Records contained in a dataset:
::::::::::

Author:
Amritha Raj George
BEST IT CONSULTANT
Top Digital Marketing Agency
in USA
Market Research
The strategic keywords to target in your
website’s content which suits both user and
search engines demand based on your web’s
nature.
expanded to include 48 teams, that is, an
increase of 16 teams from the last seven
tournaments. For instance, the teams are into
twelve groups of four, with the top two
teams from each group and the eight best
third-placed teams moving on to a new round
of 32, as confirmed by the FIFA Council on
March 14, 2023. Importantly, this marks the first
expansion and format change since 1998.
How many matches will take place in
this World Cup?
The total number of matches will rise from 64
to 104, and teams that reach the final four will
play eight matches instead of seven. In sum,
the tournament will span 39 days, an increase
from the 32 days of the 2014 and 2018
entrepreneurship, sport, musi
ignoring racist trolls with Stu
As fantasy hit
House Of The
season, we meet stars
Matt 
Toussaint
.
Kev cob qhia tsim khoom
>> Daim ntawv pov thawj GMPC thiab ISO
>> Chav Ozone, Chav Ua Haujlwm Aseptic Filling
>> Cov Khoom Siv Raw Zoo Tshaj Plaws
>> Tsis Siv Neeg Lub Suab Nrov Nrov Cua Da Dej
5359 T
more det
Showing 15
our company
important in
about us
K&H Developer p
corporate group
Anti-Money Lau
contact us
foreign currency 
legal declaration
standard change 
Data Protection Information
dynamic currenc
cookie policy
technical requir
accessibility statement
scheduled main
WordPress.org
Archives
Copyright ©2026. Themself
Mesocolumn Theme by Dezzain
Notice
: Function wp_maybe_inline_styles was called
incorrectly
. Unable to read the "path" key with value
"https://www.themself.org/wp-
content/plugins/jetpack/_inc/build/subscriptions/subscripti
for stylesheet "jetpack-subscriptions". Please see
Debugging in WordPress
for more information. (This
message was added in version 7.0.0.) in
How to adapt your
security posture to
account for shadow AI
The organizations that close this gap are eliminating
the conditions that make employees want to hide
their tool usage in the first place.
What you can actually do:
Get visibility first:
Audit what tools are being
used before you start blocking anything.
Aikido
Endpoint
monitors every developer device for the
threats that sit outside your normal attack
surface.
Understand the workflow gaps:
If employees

::::::::::

**About this exercise**.
The required answer is the line with "Data Protection Information" plus every line after it to the end of the entries above, transcribed exactly.

**Result for this exercise**.
Data Protection Information
dynamic currenc
cookie policy
technical requir
accessibility statement
scheduled main
WordPress.org
Archives
Copyright ©2026. Themself
Mesocolumn Theme by Dezzain
Notice
: Function wp_maybe_inline_styles was called
incorrectly
. Unable to read the "path" key with value
"https://www.themself.org/wp-
content/plugins/jetpack/_inc/build/subscriptions/subscripti
for stylesheet "jetpack-subscriptions". Please see
Debugging in WordPress
for more information. (This
message was added in version 7.0.0.) in
How to adapt your
security posture to
account for shadow AI
The organizations that close this gap are eliminating
the conditions that make employees want to hide
their tool usage in the first place.
What you can actually do:
Get visibility first:
Audit what tools are being
used before you start blocking anything.
Aikido
Endpoint
monitors every developer device for the
threats that sit outside your normal attack
surface.
Understand the workflow gaps:
If employees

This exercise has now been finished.